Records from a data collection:
────────────────────────────────────────

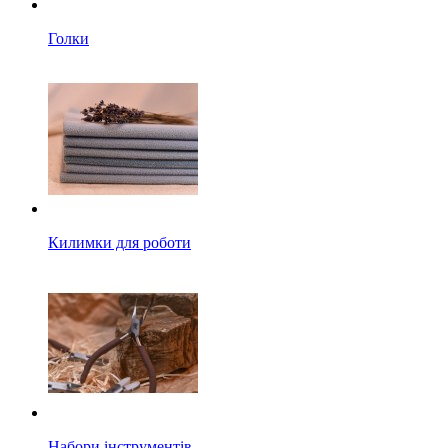
Голки
Килимки для роботи
Набори інструментів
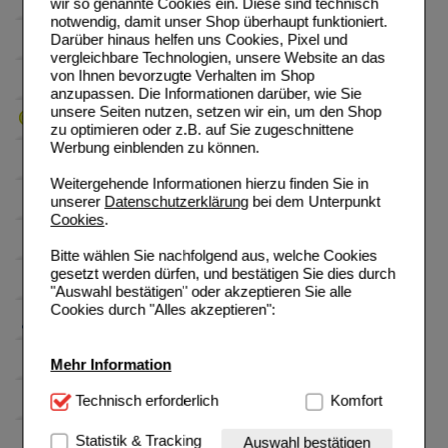
wir so genannte Cookies ein. Diese sind technisch
notwendig, damit unser Shop überhaupt funktioniert.
Darüber hinaus helfen uns Cookies, Pixel und
vergleichbare Technologien, unsere Website an das
von Ihnen bevorzugte Verhalten im Shop
anzupassen. Die Informationen darüber, wie Sie
unsere Seiten nutzen, setzen wir ein, um den Shop
zu optimieren oder z.B. auf Sie zugeschnittene
Werbung einblenden zu können.
Weitergehende Informationen hierzu finden Sie in
unserer
Datenschutzerklärung
bei dem Unterpunkt
Cookies
.
Bitte wählen Sie nachfolgend aus, welche Cookies
gesetzt werden dürfen, und bestätigen Sie dies durch
"Auswahl bestätigen" oder akzeptieren Sie alle
Cookies durch "Alles akzeptieren":
Mehr Information
Technisch Notwendig:
Technisch erforderlich
Hierbei handelt es sich um
Komfort
Cookies, die für die Grundfunktionen unserer
Website notwendig sind (z.B. Navigation, Warenkorb,
Statistik & Tracking
Auswahl bestätigen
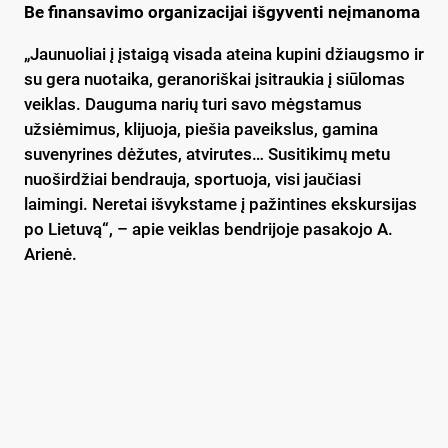
Be finansavimo organizacijai išgyventi neįmanoma
„Jaunuoliai į įstaigą visada ateina kupini džiaugsmo ir
su gera nuotaika, geranoriškai įsitraukia į siūlomas
veiklas. Dauguma narių turi savo mėgstamus
užsiėmimus, klijuoja, piešia paveikslus, gamina
suvenyrines dėžutes, atvirutes… Susitikimų metu
nuoširdžiai bendrauja, sportuoja, visi jaučiasi
laimingi. Neretai išvykstame į pažintines ekskursijas
po Lietuvą“, – apie veiklas bendrijoje pasakojo A.
Arienė.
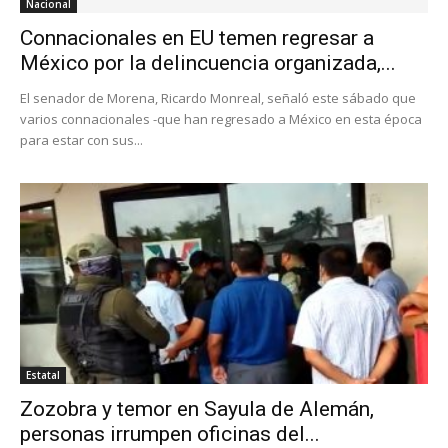
Nacional
Connacionales en EU temen regresar a
México por la delincuencia organizada,...
El senador de Morena, Ricardo Monreal, señaló este sábado que
varios connacionales -que han regresado a México en esta época
para estar con sus...
Estatal
Zozobra y temor en Sayula de Alemán,
personas irrumpen oficinas del...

────────────────────────────────────────

When a line among the entries contains "bestätigen", pull that line out.

Answer to this problem:
gesetzt werden dürfen, und bestätigen Sie dies durch
"Auswahl bestätigen" oder akzeptieren Sie alle
Auswahl bestätigen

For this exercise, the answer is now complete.